Was am Gschlief-Hang geplant ist

Vorarlberg / 24.07.2020 • 09:00 Uhr
Was am Gschlief-Hang geplant ist
Die erste Bewegung am Gschlief wurde in den 1860er-Jahren dokumentiert. VN/PAULITSCH

Im Herbst soll in Doren ein Vorversuch für das Großprojekt Hangstabilisierung starten.

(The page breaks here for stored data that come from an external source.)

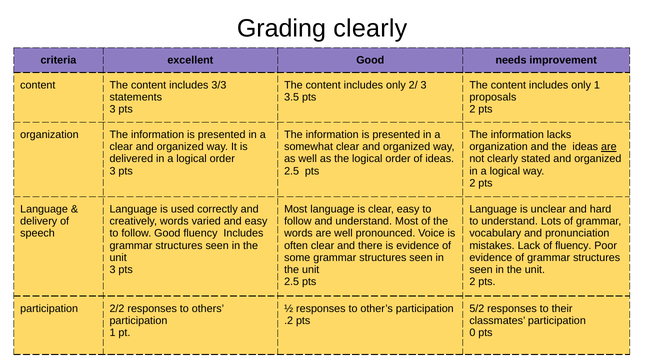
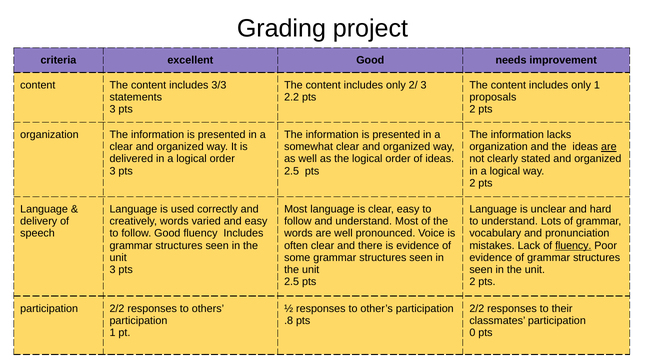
Grading clearly: clearly -> project
3.5: 3.5 -> 2.2
fluency at (573, 245) underline: none -> present
5/2 at (477, 309): 5/2 -> 2/2
.2: .2 -> .8
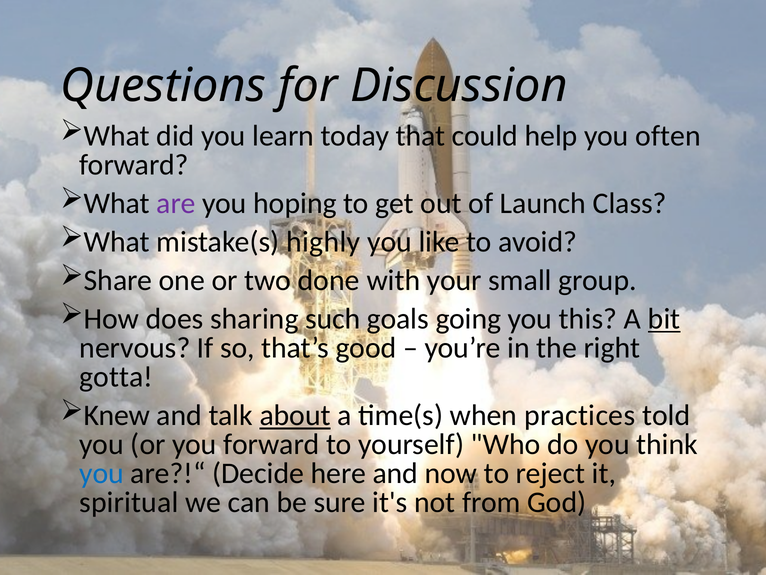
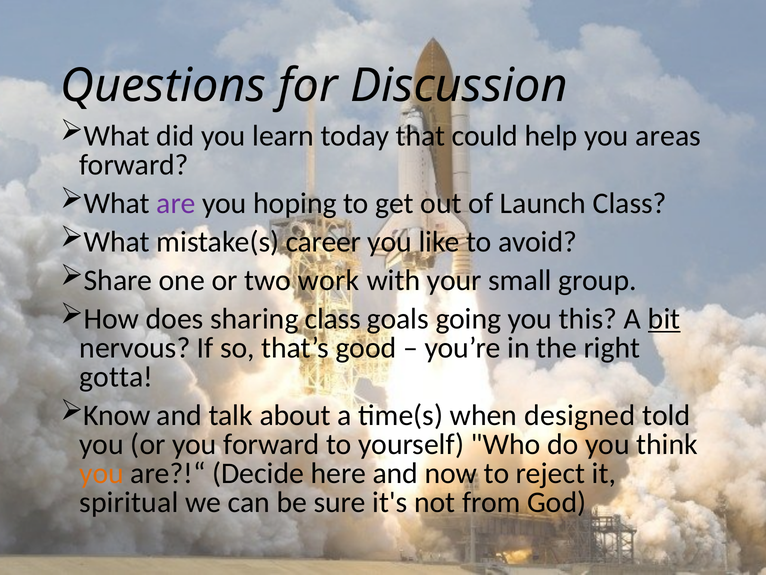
often: often -> areas
highly: highly -> career
done: done -> work
sharing such: such -> class
Knew: Knew -> Know
about underline: present -> none
practices: practices -> designed
you at (102, 473) colour: blue -> orange
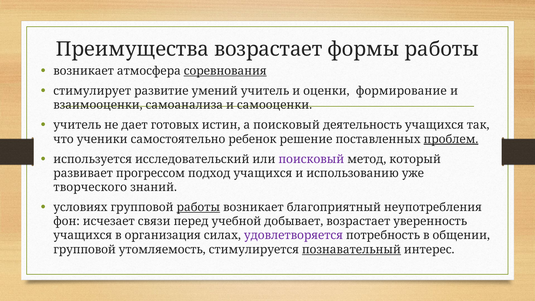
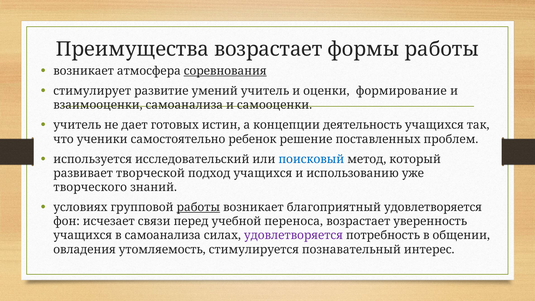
а поисковый: поисковый -> концепции
проблем underline: present -> none
поисковый at (311, 159) colour: purple -> blue
прогрессом: прогрессом -> творческой
благоприятный неупотребления: неупотребления -> удовлетворяется
добывает: добывает -> переноса
в организация: организация -> самоанализа
групповой at (85, 249): групповой -> овладения
познавательный underline: present -> none
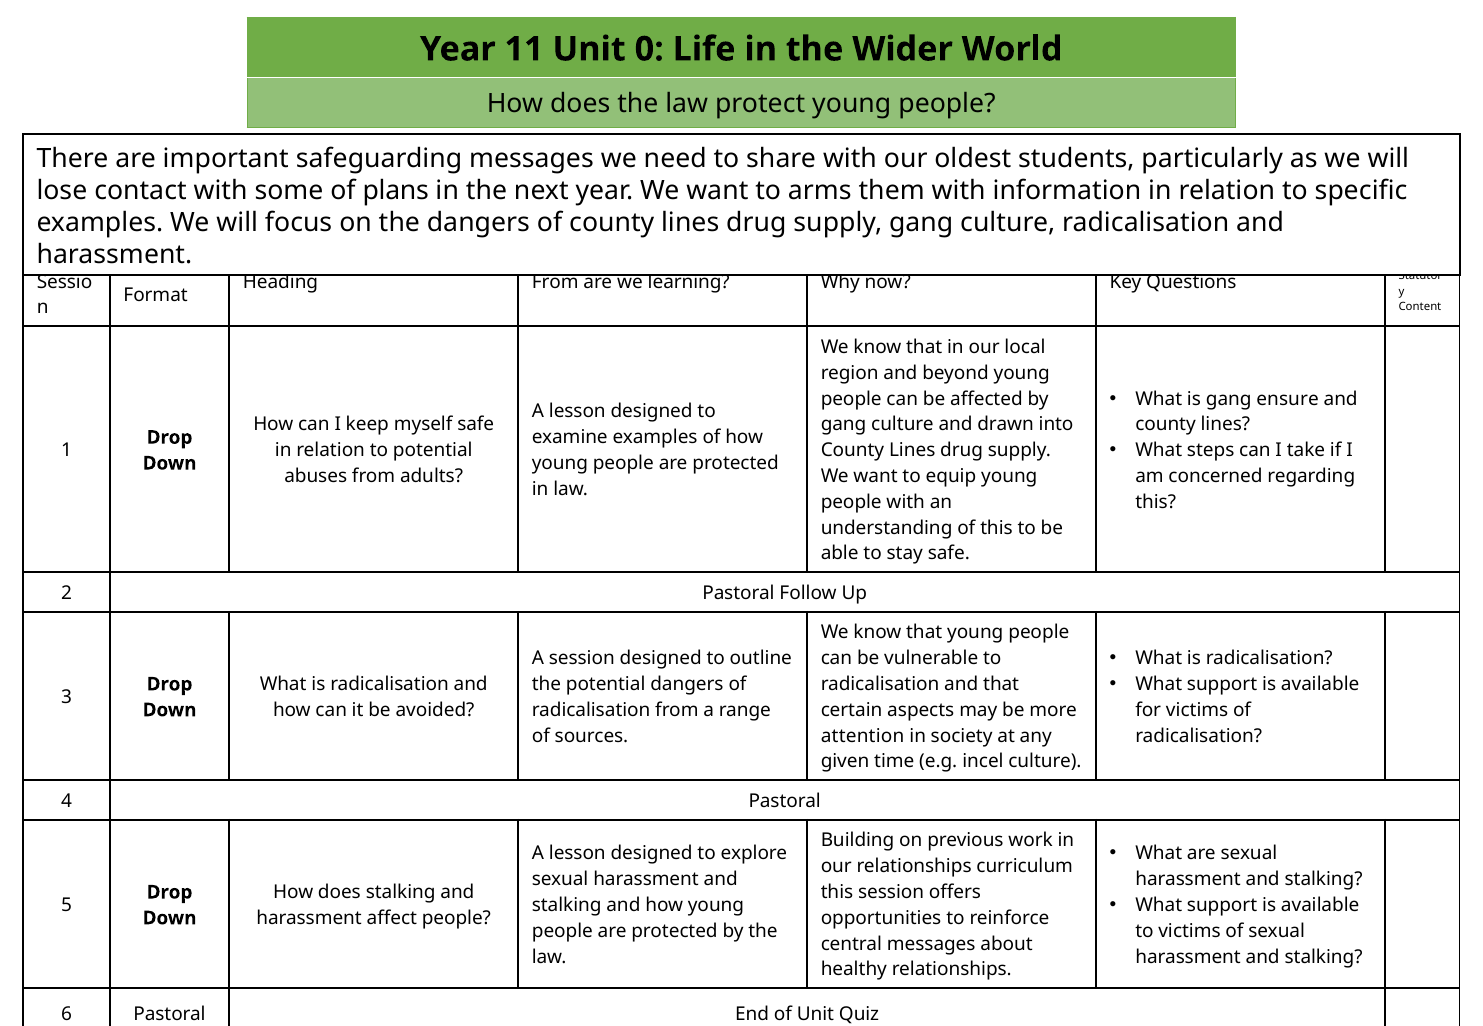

Doren Das Gschlief in Doren ist unberechenbar. Der Hang ist praktisch ständig in Bewegung. Es kommt regelmäßig zu Rutschungen. Prognosen sind aufgrund des komplexen geologischen Systems kaum möglich. Fest steht allerdings: Im Schnitt frisst sich die Abbruchkante einen Meter pro Jahr in Richtung Siedlungsgebiet. Wenn nichts unternommen wird, befindet sie sich in rund 40 Jahren an der Vorderkante des Gasthauses Adler. Bislang sind alle Versuche, den Problemhang nachhaltig zu stabilisieren, gescheitert. Doch es gibt Hoffnung. Seit rund zwei Jahren liegt ein neues Konzept auf dem Tisch (die VN berichteten). Der Vorversuch dazu soll demnächst starten.

Auf 30 Grad

Geplant ist, dass die Abbruchwand auf rund 30 Grad bzw. 57 Prozent abgeböscht wird. Dafür müssen rund 150.000 Kubikmeter Gesteinsmaterial (das entspricht rund 15.000 Lkw-Fuhren) abgetragen werden. Die Kante verlagert sich dadurch laut Wildbach- und Lawinenverbauung an gewissen Stellen bis zu 40 Meter weiter nach hinten. Gearbeitet wird ähnlich wie in einem Steinbruch von oben nach unten. Am Ende wird der Hang begrünt. Gleichzeitig soll der Bergwasserspiegel hinter der Konglomeratbank über einen Stollen abgesenkt werden und dadurch der Druck auf die Abbruchwand verringert werden. Mit dem Vorversuch soll nun geprüft werden, „inwieweit dadurch die Quellen im umliegenden Bereich beeinflusst werden. Damit man das prüfen kann, wird ein Brunnenfeld mit fünf, circa 90 Meter tiefen Bohrungen angelegt“, erläutert Projektleiter Thomas Frandl von der Wildbach- und Lawinenverbauung. Der Pumpversuch ist für rund zwei Monate anberaumt. Die Zustimmung aller Grundbesitzer liegt vor. Die Verhandlung findet Mitte August statt. Angedacht ist, dass die Bohrungen noch heuer im Herbst durchgeführt werden. 

15 Quellen

Im Umkreis des Gschliefs befinden sich laut Frandl elf Brauchwasserquellen und vier Trinkwasserquellen. „Wie viele davon beeinflusst werden, ergibt sich aus den Messungen. Sollten bei dem Versuch Quellen trockenfallen, würde man mit dem Pumpen sofort aufhören. Dann steigt der Bergwasserspiegel wieder auf den Stand, auf dem er jetzt ist und die Quellen sind wieder da“, ergänzt der Projektleiter.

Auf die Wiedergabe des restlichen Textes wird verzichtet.